The larger hurdles will be finding the most environmentally friendly, cost-efficient way of producing hydrogen.
And beyond that, said Friedman, will be the monumental task of creating an infrastructure to supply hydrogen vehicles with their needed fuel, and moving through what will be a many-years-long process of turning over the nation's automotive fleet as drivers are weaned from their gasoline, diesel, and hybrid vehicles.
Honda's Knight said that there will have to be an effort to prepare the market by educating consumers so they ''understand the benefits" of the technology. Honda already has launched this last effort, providing hydrogen cars to municipal and state governments and even leasing, for $500 per month, an FCX to a California family.
The FCX uses its fuel stack to create electricity that directly powers an electric motor connected to the front wheels. The process of combining hydrogen and oxygen to make electricity produces pure ''exhaust" -- water.
But Honda and environmental advocates such as Friedman say this application is only one potential use of hydrogen.
Honda, for instance, also is developing a home energy station that would use another method of producing hydrogen -- stripping the hydrogen from natural gas in a refrigerator-size ''processor" and using the electricity produced to power a home, the heat from the process to help warm it, and the hydrogen to fuel the family automobile.
It would be ''the ultimate power plant," Knight said.
Yet there is some debate over the best way to produce or extract hydrogen. Stripping it from natural gas, for example, means relying on another limited fuel source.
''If we rely on natural gas, we're going to be pretty much back in the same place," Friedman said. Not only is its supply finite, but much of it comes from outside the United States and much of that from below the sands of the Middle East.

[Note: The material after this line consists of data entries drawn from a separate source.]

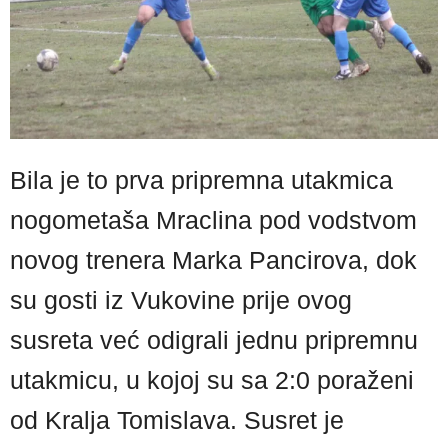
Bila je to prva pripremna utakmica
nogometaša Mraclina pod vodstvom
novog trenera Marka Pancirova, dok
su gosti iz Vukovine prije ovog
susreta već odigrali jednu pripremnu
utakmicu, u kojoj su sa 2:0 poraženi
od Kralja Tomislava. Susret je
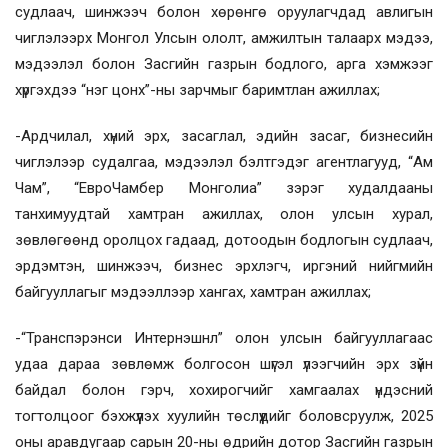
судлаач, шинжээч болон хөрөнгө оруулагчдад авлигын
чиглэлээрх Монгол Улсын ололт, амжилтын талаарх мэдээ,
мэдээлэл болон Засгийн газрын бодлого, арга хэмжээг
хүргэхдээ “нэг цонх”-ны зарчмыг баримтлан ажиллах;
-Ардчилал, хүний эрх, засаглал, эдийн засаг, бизнесийн
чиглэлээр судалгаа, мэдээлэл бэлтгэдэг агентлагууд, “Ам
Чам”, “ЕвроЧамбер Монголиа” зэрэг худалдааны
танхимуудтай хамтран ажиллах, олон улсын хурал,
зөвлөгөөнд оролцох гадаад, дотоодын бодлогын судлаач,
эрдэмтэн, шинжээч, бизнес эрхлэгч, иргэний нийгмийн
байгууллагыг мэдээллээр хангах, хамтран ажиллах;
-“Транспэрэнси Интернэшнл” олон улсын байгууллагаас
удаа дараа зөвлөмж болгосон шүгэл үлээгчийн эрх зүйн
байдал болон гэрч, хохирогчийг хамгаалах үндэсний
тогтолцоог бэхжүүлэх хуулийн төслүүдийг боловсруулж, 2025
оны аравдугаар сарын 20-ны өдрийн дотор Засгийн газрын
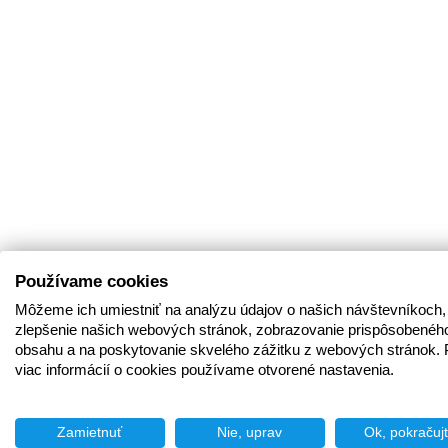
Používame cookies
Môžeme ich umiestniť na analýzu údajov o našich návštevníkoch,
zlepšenie našich webových stránok, zobrazovanie prispôsobenéh
obsahu a na poskytovanie skvelého zážitku z webových stránok. 
viac informácií o cookies používame otvorené nastavenia.
Zamietnuť
Nie, uprav
Ok, pokračuj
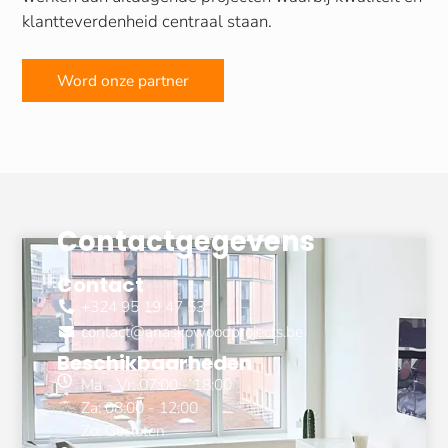
klantteverdenheid centraal staan.
Word onze partner
Contactgegevens
Contact
+324 95 19 47 53
contact@anaskowoodprojects.be
Beschikbaarheden
Ma - Vr: 07:00 - 18:00
Za: 08:00 - 12:00
Zo: Gesloten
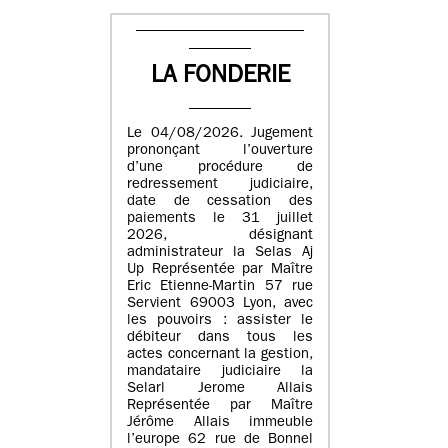
LA FONDERIE
Le 04/08/2026. Jugement
prononçant l’ouverture
d’une procédure de
redressement judiciaire,
date de cessation des
paiements le 31 juillet
2026, désignant
administrateur la Selas Aj
Up Représentée par Maître
Eric Etienne-Martin 57 rue
Servient 69003 Lyon, avec
les pouvoirs : assister le
débiteur dans tous les
actes concernant la gestion,
mandataire judiciaire la
Selarl Jerome Allais
Représentée par Maître
Jérôme Allais immeuble
l’europe 62 rue de Bonnel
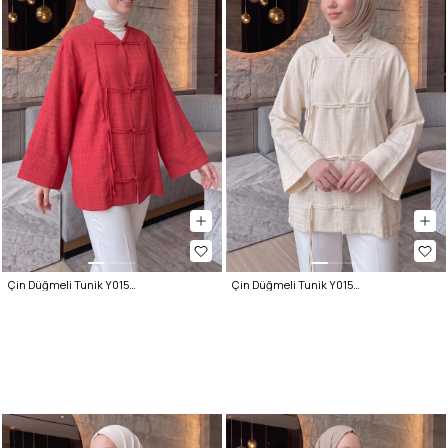
Çin Düğmeli Tunik Y0158 - KIRMIZI
Çin Düğmeli Tunik Y0158 - TAŞ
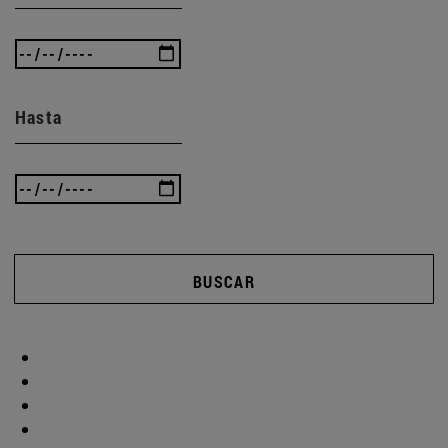
Hasta
BUSCAR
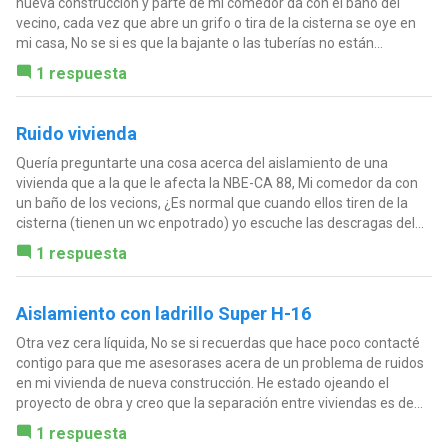
nueva construcción y parte de mi comedor da con el baño del
vecino, cada vez que abre un grifo o tira de la cisterna se oye en
mi casa, No se si es que la bajante o las tuberías no están...
1 respuesta
Ruido vivienda
Quería preguntarte una cosa acerca del aislamiento de una
vivienda que a la que le afecta la NBE-CA 88, Mi comedor da con
un baño de los vecions, ¿Es normal que cuando ellos tiren de la
cisterna (tienen un wc enpotrado) yo escuche las descragas del...
1 respuesta
Aislamiento con ladrillo Super H-16
Otra vez cera líquida, No se si recuerdas que hace poco contacté
contigo para que me asesorases acera de un problema de ruidos
en mi vivienda de nueva construcción. He estado ojeando el
proyecto de obra y creo que la separación entre viviendas es de...
1 respuesta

Another method of extracting hydrogen is to use electricity to extract it from water. Yet that depends on a power source that relies on coal, oil, or natural gas for its own production. Best, said Friedman, would be a system that uses solar or wind power to produce electricity and then use that electricity to do the job. For instance, Honda's ''gas station" in Torrance, Calif., has a pump that looks much like your standard gas pump -- except that it distributes hydrogen that is produced using solar power from a long panel mounted nearby.